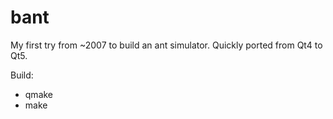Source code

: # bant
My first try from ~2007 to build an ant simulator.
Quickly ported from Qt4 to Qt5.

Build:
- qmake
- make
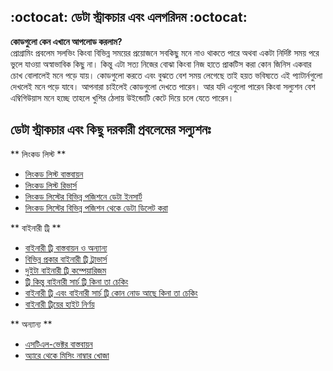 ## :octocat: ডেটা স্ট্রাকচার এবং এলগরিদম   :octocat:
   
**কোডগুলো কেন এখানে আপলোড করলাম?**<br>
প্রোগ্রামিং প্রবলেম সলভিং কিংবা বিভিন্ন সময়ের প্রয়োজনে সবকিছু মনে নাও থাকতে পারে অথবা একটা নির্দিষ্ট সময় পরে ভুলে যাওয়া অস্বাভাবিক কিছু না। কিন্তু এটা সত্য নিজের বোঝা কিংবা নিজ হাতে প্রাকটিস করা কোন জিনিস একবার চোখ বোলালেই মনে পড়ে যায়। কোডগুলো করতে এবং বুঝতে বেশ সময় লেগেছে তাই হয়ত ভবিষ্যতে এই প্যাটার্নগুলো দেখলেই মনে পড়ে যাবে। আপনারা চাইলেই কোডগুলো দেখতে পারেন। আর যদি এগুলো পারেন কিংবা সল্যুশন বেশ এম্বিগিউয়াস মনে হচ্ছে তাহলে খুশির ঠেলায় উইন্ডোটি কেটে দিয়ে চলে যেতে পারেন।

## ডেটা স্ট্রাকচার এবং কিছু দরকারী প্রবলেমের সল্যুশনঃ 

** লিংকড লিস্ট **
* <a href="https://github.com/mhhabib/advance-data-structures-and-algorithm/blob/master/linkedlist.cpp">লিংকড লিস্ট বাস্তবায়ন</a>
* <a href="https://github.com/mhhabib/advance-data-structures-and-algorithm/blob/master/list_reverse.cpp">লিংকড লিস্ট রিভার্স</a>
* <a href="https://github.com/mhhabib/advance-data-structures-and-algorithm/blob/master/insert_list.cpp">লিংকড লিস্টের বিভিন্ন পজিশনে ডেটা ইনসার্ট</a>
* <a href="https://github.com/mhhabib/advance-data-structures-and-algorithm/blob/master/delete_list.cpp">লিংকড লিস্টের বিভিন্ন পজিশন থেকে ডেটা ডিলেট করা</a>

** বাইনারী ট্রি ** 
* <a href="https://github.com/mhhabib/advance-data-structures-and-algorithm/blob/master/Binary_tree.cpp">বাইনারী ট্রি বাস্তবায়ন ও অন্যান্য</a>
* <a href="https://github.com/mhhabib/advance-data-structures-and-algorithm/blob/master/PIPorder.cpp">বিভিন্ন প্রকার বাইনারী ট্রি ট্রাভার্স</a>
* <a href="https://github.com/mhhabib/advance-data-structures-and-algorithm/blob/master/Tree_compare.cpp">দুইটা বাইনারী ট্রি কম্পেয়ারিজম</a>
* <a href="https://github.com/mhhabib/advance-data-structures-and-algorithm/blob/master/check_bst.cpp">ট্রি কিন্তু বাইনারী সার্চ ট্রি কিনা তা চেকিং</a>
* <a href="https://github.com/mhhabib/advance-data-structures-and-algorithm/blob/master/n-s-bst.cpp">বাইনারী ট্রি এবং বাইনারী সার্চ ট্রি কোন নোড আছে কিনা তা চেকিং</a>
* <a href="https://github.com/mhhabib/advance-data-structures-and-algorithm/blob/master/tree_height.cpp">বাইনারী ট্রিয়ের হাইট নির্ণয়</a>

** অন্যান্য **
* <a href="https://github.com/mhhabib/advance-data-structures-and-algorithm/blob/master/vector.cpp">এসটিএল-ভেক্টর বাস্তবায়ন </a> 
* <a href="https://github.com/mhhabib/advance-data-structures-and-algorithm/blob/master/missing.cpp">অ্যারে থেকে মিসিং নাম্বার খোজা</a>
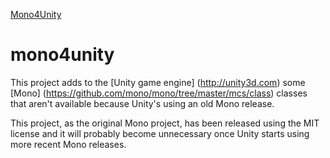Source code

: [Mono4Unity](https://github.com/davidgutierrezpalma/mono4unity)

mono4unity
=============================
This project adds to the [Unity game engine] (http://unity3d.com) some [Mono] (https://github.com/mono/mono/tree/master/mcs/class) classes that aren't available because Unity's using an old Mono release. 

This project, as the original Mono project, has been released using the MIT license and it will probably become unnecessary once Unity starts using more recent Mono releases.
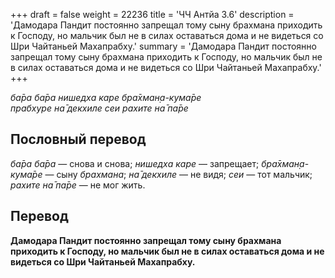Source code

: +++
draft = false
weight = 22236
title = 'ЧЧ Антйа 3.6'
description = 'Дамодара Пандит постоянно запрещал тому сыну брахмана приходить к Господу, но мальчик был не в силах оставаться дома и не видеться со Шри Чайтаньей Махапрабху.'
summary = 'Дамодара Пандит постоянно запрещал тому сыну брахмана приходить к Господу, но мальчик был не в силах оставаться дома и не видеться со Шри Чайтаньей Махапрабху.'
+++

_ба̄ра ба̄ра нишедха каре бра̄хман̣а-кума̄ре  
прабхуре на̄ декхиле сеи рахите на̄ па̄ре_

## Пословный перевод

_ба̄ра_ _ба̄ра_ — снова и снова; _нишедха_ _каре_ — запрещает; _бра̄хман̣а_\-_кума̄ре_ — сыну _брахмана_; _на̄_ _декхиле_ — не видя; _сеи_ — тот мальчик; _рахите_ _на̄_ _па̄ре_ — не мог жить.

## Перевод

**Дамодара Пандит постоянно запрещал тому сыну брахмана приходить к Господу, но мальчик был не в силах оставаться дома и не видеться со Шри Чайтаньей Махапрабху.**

----------

→ EXERCISE OBJECTIVE:
Quote the material in full and exactly; do not carry over its pictures.

→ RESULT BELOW:
Source code

: # bant
My first try from ~2007 to build an ant simulator.
Quickly ported from Qt4 to Qt5.

Build:
- qmake
- make
 ## :octocat: ডেটা স্ট্রাকচার এবং এলগরিদম   :octocat:
   
**কোডগুলো কেন এখানে আপলোড করলাম?**<br>
প্রোগ্রামিং প্রবলেম সলভিং কিংবা বিভিন্ন সময়ের প্রয়োজনে সবকিছু মনে নাও থাকতে পারে অথবা একটা নির্দিষ্ট সময় পরে ভুলে যাওয়া অস্বাভাবিক কিছু না। কিন্তু এটা সত্য নিজের বোঝা কিংবা নিজ হাতে প্রাকটিস করা কোন জিনিস একবার চোখ বোলালেই মনে পড়ে যায়। কোডগুলো করতে এবং বুঝতে বেশ সময় লেগেছে তাই হয়ত ভবিষ্যতে এই প্যাটার্নগুলো দেখলেই মনে পড়ে যাবে। আপনারা চাইলেই কোডগুলো দেখতে পারেন। আর যদি এগুলো পারেন কিংবা সল্যুশন বেশ এম্বিগিউয়াস মনে হচ্ছে তাহলে খুশির ঠেলায় উইন্ডোটি কেটে দিয়ে চলে যেতে পারেন।

## ডেটা স্ট্রাকচার এবং কিছু দরকারী প্রবলেমের সল্যুশনঃ 

** লিংকড লিস্ট **
* <a href="https://github.com/mhhabib/advance-data-structures-and-algorithm/blob/master/linkedlist.cpp">লিংকড লিস্ট বাস্তবায়ন</a>
* <a href="https://github.com/mhhabib/advance-data-structures-and-algorithm/blob/master/list_reverse.cpp">লিংকড লিস্ট রিভার্স</a>
* <a href="https://github.com/mhhabib/advance-data-structures-and-algorithm/blob/master/insert_list.cpp">লিংকড লিস্টের বিভিন্ন পজিশনে ডেটা ইনসার্ট</a>
* <a href="https://github.com/mhhabib/advance-data-structures-and-algorithm/blob/master/delete_list.cpp">লিংকড লিস্টের বিভিন্ন পজিশন থেকে ডেটা ডিলেট করা</a>

** বাইনারী ট্রি ** 
* <a href="https://github.com/mhhabib/advance-data-structures-and-algorithm/blob/master/Binary_tree.cpp">বাইনারী ট্রি বাস্তবায়ন ও অন্যান্য</a>
* <a href="https://github.com/mhhabib/advance-data-structures-and-algorithm/blob/master/PIPorder.cpp">বিভিন্ন প্রকার বাইনারী ট্রি ট্রাভার্স</a>
* <a href="https://github.com/mhhabib/advance-data-structures-and-algorithm/blob/master/Tree_compare.cpp">দুইটা বাইনারী ট্রি কম্পেয়ারিজম</a>
* <a href="https://github.com/mhhabib/advance-data-structures-and-algorithm/blob/master/check_bst.cpp">ট্রি কিন্তু বাইনারী সার্চ ট্রি কিনা তা চেকিং</a>
* <a href="https://github.com/mhhabib/advance-data-structures-and-algorithm/blob/master/n-s-bst.cpp">বাইনারী ট্রি এবং বাইনারী সার্চ ট্রি কোন নোড আছে কিনা তা চেকিং</a>
* <a href="https://github.com/mhhabib/advance-data-structures-and-algorithm/blob/master/tree_height.cpp">বাইনারী ট্রিয়ের হাইট নির্ণয়</a>

** অন্যান্য **
* <a href="https://github.com/mhhabib/advance-data-structures-and-algorithm/blob/master/vector.cpp">এসটিএল-ভেক্টর বাস্তবায়ন </a> 
* <a href="https://github.com/mhhabib/advance-data-structures-and-algorithm/blob/master/missing.cpp">অ্যারে থেকে মিসিং নাম্বার খোজা</a>
Source code

: [Mono4Unity](https://github.com/davidgutierrezpalma/mono4unity)

mono4unity
=============================
This project adds to the [Unity game engine] (http://unity3d.com) some [Mono] (https://github.com/mono/mono/tree/master/mcs/class) classes that aren't available because Unity's using an old Mono release. 

This project, as the original Mono project, has been released using the MIT license and it will probably become unnecessary once Unity starts using more recent Mono releases.
Source code

: +++
draft = false
weight = 22236
title = 'ЧЧ Антйа 3.6'
description = 'Дамодара Пандит постоянно запрещал тому сыну брахмана приходить к Господу, но мальчик был не в силах оставаться дома и не видеться со Шри Чайтаньей Махапрабху.'
summary = 'Дамодара Пандит постоянно запрещал тому сыну брахмана приходить к Господу, но мальчик был не в силах оставаться дома и не видеться со Шри Чайтаньей Махапрабху.'
+++

_ба̄ра ба̄ра нишедха каре бра̄хман̣а-кума̄ре  
прабхуре на̄ декхиле сеи рахите на̄ па̄ре_

## Пословный перевод

_ба̄ра_ _ба̄ра_ — снова и снова; _нишедха_ _каре_ — запрещает; _бра̄хман̣а_\-_кума̄ре_ — сыну _брахмана_; _на̄_ _декхиле_ — не видя; _сеи_ — тот мальчик; _рахите_ _на̄_ _па̄ре_ — не мог жить.

## Перевод

**Дамодара Пандит постоянно запрещал тому сыну брахмана приходить к Господу, но мальчик был не в силах оставаться дома и не видеться со Шри Чайтаньей Махапрабху.**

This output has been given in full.